Вслед за тем выехал на фронт Верховный Главнокомандующий, член директории генерал Болдырев; и они разминулись – генерал Болдырев ехал в Уфу, а адмирал Колчак возвращался из Екатеринбурга в Омск.
А в новой столице в то же время шли совещания кабинета министров, на которых решалось, как следует произвести смену директории; о том, что ее надо сменить, вопрос был уже решен, так как выяснилась не только совершенная бесполезность и бессильность этой власти, но и ее чрезмерный склон на сторону социалистов-революционеров, т. е. той партии, которая ей же объявила войну и призвала к ней население. Ясно было, что при оставлении у власти директории произойдет взрыв; вспыхнут восстания, которые не только погубят начатое успешно Сибирским правительством дело, но ввергнут страну в состояние анархии и еще худшего большевицкого разгула, чем было до лета 1919 года.

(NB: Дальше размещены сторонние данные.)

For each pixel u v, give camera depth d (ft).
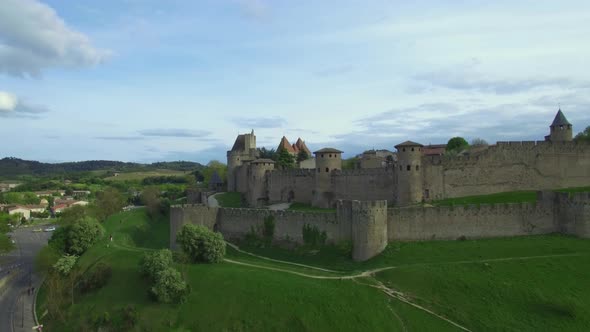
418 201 331.16
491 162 356.38
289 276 245.45
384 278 238.07
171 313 223.92
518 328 196.65
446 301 215.51
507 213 290.15
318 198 382.01
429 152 555.69
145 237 392.88
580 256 243.19
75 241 340.18
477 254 259.60
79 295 262.26
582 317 199.62
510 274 229.66
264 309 215.31
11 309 298.56
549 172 360.48
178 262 259.19
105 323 226.17
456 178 352.49
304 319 207.21
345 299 217.56
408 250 272.51
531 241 275.59
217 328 210.59
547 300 210.18
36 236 643.04
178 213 346.54
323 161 380.37
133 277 257.14
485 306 210.18
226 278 241.55
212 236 275.59
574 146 363.35
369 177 362.33
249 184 443.32
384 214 280.92
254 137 590.96
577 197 280.51
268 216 328.70
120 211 548.31
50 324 251.80
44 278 339.98
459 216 289.12
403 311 209.97
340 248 289.94
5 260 460.96
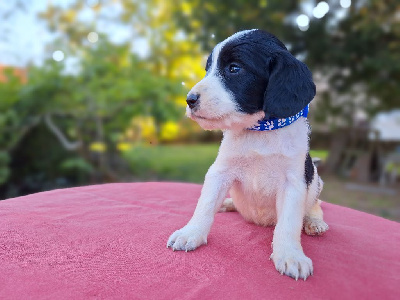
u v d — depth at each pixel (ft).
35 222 1.05
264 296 0.69
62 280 0.73
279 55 0.86
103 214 1.16
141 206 1.27
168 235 0.98
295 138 0.91
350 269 0.82
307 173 0.95
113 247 0.89
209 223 0.93
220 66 0.89
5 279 0.73
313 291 0.72
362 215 1.32
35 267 0.78
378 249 0.95
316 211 1.12
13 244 0.89
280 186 0.93
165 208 1.25
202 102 0.84
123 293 0.69
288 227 0.86
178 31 3.54
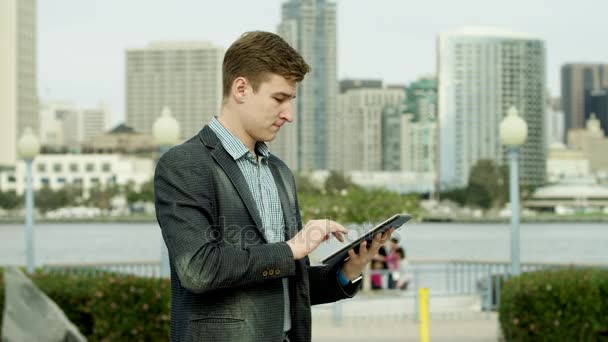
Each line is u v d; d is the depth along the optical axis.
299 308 4.18
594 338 12.22
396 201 21.77
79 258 76.19
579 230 164.62
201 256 3.89
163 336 11.91
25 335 8.72
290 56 4.15
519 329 12.45
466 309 19.19
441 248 89.50
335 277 4.43
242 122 4.19
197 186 4.04
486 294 19.52
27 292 8.82
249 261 3.92
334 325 17.06
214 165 4.12
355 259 4.36
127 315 11.82
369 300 18.89
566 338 12.24
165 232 4.02
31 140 20.23
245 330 3.99
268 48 4.13
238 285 3.94
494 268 31.62
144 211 189.62
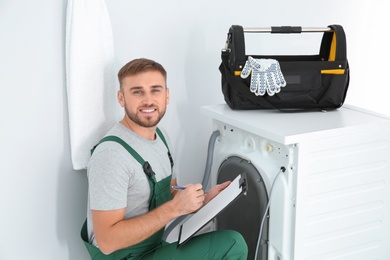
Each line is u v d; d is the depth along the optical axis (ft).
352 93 9.49
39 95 5.90
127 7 6.51
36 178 6.10
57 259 6.52
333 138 5.49
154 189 5.50
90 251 5.71
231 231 5.54
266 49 8.07
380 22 9.39
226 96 6.53
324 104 6.43
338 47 6.28
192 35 7.22
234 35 6.14
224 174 6.57
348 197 5.85
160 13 6.84
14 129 5.80
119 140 5.34
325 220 5.74
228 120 6.19
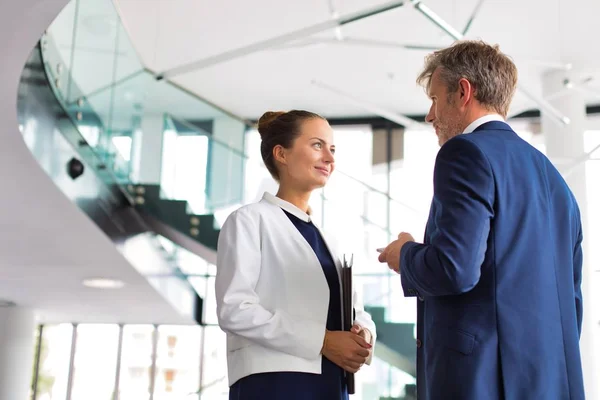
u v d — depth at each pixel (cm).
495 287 177
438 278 171
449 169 182
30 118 534
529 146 196
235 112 1027
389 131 1048
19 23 405
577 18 748
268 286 207
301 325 198
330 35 791
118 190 775
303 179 224
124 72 777
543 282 181
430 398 178
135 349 1273
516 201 183
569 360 179
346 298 208
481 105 201
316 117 229
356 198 907
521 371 173
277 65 886
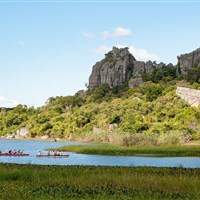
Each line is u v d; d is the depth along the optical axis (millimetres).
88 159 74250
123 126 150375
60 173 28922
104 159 73750
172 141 109062
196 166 59719
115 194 22156
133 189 23750
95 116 187250
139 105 186875
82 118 186375
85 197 21281
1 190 22594
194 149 88438
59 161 70750
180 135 117812
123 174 28859
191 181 25359
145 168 35219
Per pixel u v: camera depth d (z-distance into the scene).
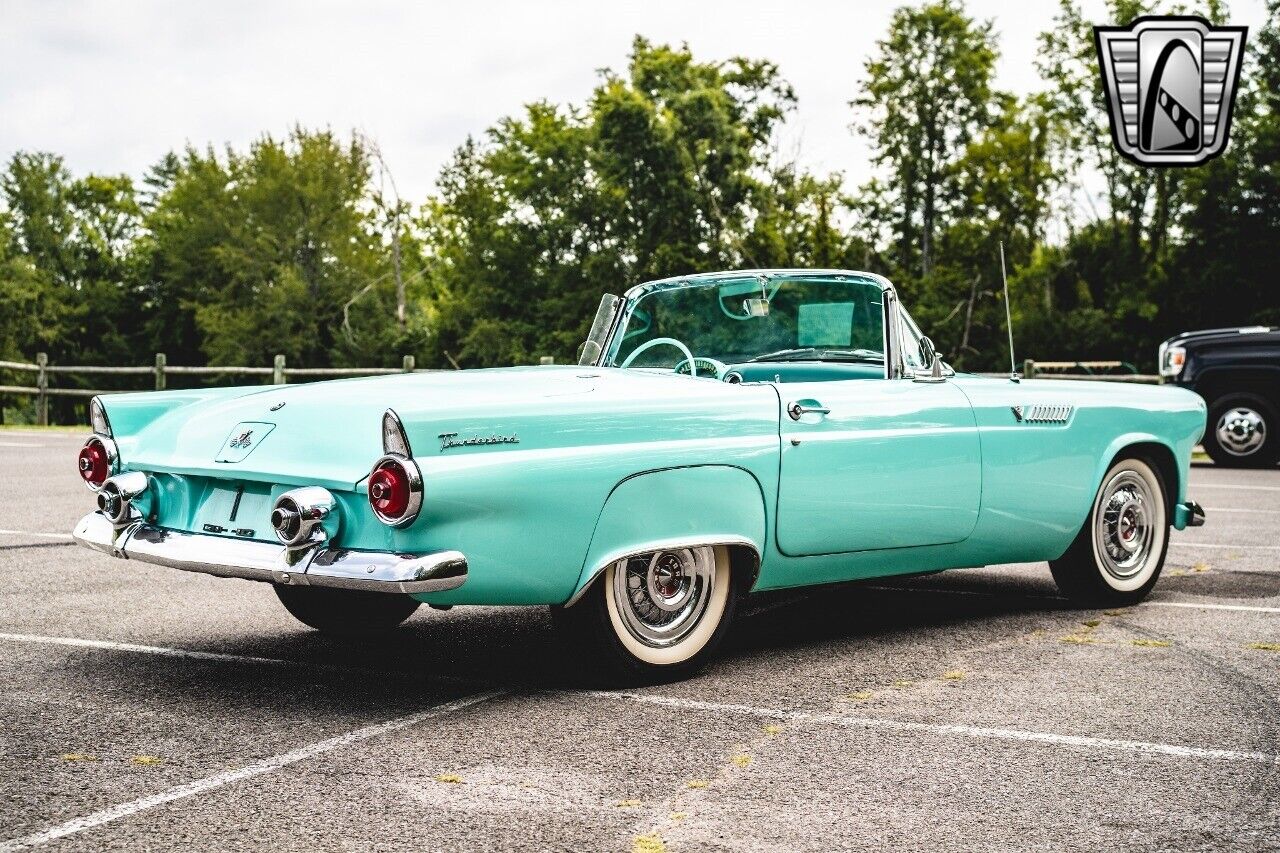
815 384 4.45
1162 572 6.52
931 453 4.68
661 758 3.32
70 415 58.31
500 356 48.16
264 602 5.55
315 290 53.38
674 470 3.93
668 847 2.67
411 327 54.59
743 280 5.14
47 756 3.28
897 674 4.29
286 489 3.70
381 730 3.56
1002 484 4.96
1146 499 5.64
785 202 45.56
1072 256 44.31
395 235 53.56
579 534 3.73
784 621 5.25
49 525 7.92
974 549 4.98
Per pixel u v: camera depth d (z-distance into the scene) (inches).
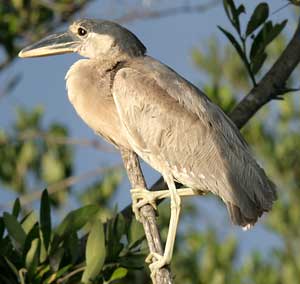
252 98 506.6
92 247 442.6
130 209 493.7
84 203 650.2
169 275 438.9
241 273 615.8
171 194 463.5
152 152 479.8
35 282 450.3
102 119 499.5
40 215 453.7
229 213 459.8
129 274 563.5
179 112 475.5
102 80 501.0
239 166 466.9
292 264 639.1
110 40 513.3
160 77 484.1
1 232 457.4
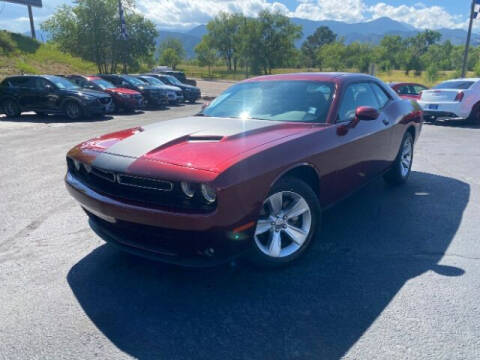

Совет министров пришел к решению передать всю полноту власти адмиралу Колчаку, как Верховному Правителю и Верховному Главнокомандующему. Это было вечером 17 ноября, а в ночь на 18 ноября полковники Сибирского казачьего войска Волков и Катанаев со своими казаками окружили квартиры председателя и членов директории и арестовали их. Так что, когда совет министров пришел к адмиралу Колчаку объявить о своем решении и просить взять на себя тяжкое время высшей власти, – директории фактически не существовало; она вся была арестована, а генерал Болдырев находился в Уфе.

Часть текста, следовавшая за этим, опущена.